* GIVEN PASSAGE
——

Figure 6.1 Stops and searches and resultant arrests under section 43 of the Terrorism Act 20001, Metropolitan Police Service

Not supplied by author.

Source: Home Office, data table S.01.

Chart Notes:

  1. Excludes ‘vehicle only’ searches.

The number of people stopped and searched under section 43 of TACT 2000 fell for every ethnicity between the year ending 31 March 2014 and the year ending 31 March 2015, except for those who self-defined as White, which saw a 9% increase.

Those who self-defined as White were subject to the most stops and searches, accounting for 45% of the total (excluding those who did not state their ethnicity) in the year ending 31 March 2015. This must be considered in line with ethnic breakdowns of both the residential and transient population of the area. According to the 2011 census (by ethnic group by sex by age), 60% of the residential population of London considered themselves to be White. Transient populations are likely to differ from residential populations meaning the ethnic breakdown of those who the police have contact with is likely to differ from the residential population breakdowns.

6.2 Examinations under Schedule 7 to the Terrorism Act 2000

Schedule 7 to TACT 2000 allows an examining officer to stop and question individuals travelling through ports, airports, international rail stations or the border area. When necessary they may also detain and search individuals. The aim is to determine whether that person appears to be someone who is or has been concerned in the commission, preparation or instigation of acts of terrorism.

In the year ending 31 March 2015, a total of 31,769 examinations were conducted under this power in Great Britain, a fall of 28% on the previous year. Initial thoughts around the likely causes of this fall include a more targeted approach when using the power, and a shift in focus to passengers leaving, rather than entering the country.

Throughout the same period, the number of detentions following examinations almost tripled, from 517 in the year ending 31 March 2014 to 1,311 in the year ending 31 March 2015. The increase in the number of detentions follows the introduction of the Anti-social Behaviour, Crime and Policing Act 2014 in August 2014, which amended the powers under Schedule 7 to the Terrorism Act 2000 to ensure that a mandatory detention takes place where an examination lasts for more than an hour.

Figure 6.2 Number of Schedule 7 examinations and number which led to a subsequent detention

Not supplied by author.

Source: Home Office, data table S.03.

The fall in the number of examinations fell across all ethnic groups, most notably ‘White’, which saw a fall of more than 8,000 examinations (or 44%) in the year ending 31 March 2015 compared with the previous year.

The proportion of those examined whose ethnicity was ‘White’ has declined since the year ending 31 March 2011, showing a drop of 10 percentage points in the year ending 31 March 2015 compared with the previous year. The proportion of those examined whose ethnicity was defined as ‘Asian or Asian British’ saw a steady decrease between the year ending 31 March 2011 and the year ending 31 March 2014, before increasing (by 5 percentage points) in the year ending 31 March 2015.

Table 6.01 Schedule 7 examinations by ethnicity1,2

Percentages         Great Britain
        Year ending  
Ethnicity (%) 31 Mar 2011 31 Mar 2012 31 Mar 2013 31 Mar 2014 31 Mar 2015
White 41 43 42 45 36
Mixed 3 3 4 5 7
Black or Black British 9 9 10 9 9
Asian or Asian British 30 28 25 22 27
Chinese or Other 17 18 19 18 22

Source: Home Office, data table S.03.

——

* INPUT FOR THIS TASK
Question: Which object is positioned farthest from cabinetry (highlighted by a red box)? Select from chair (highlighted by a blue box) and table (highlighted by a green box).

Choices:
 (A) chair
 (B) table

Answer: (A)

——

* PROBLEM 1
Return the record shown above exactly as it appears, keeping every line and mark unchanged.
* PROBLEM 2
Carry the terrorism-powers statistics text forward from its last line, the source note under Table 6.01.

* TASK OUTPUT 1
Question: Which object is positioned farthest from cabinetry (highlighted by a red box)? Select from chair (highlighted by a blue box) and table (highlighted by a green box).

Choices:
 (A) chair
 (B) table

Answer: (A)

* TASK OUTPUT 2
Chart Notes:

  1. Excludes cases ethnicity was ‘not stated’.
  2. Prior to the year ending 31 March 2011, the Home Office did not collect ethnic breakdowns of persons examined or detained.

6.3 Cordons under section 33 of the Terrorism Act 2000

Section 33 of TACT 2000 gives police officers of at least the rank of superintendent the power to authorise the use of a cordon in an area where it is considered expedient to do so for the purposes of a terrorist investigation. A police officer may order persons and drivers to leave cordoned areas, and prohibit pedestrian or vehicle access. Cordons are typically set up to investigate a suspected package or to deal with the consequences of a terrorism-related incident. Further information on this power can be found in the user guide.

In the year ending 31 March 2015, there were 31 cordons set up in Great Britain, almost double the number set up the previous year. Eleven of these were set up by Greater Manchester Police. Further details on police cordons can be found in table S.04.

6.4 Data tables

Data to accompany this section can be found in tables S.01 to S.04.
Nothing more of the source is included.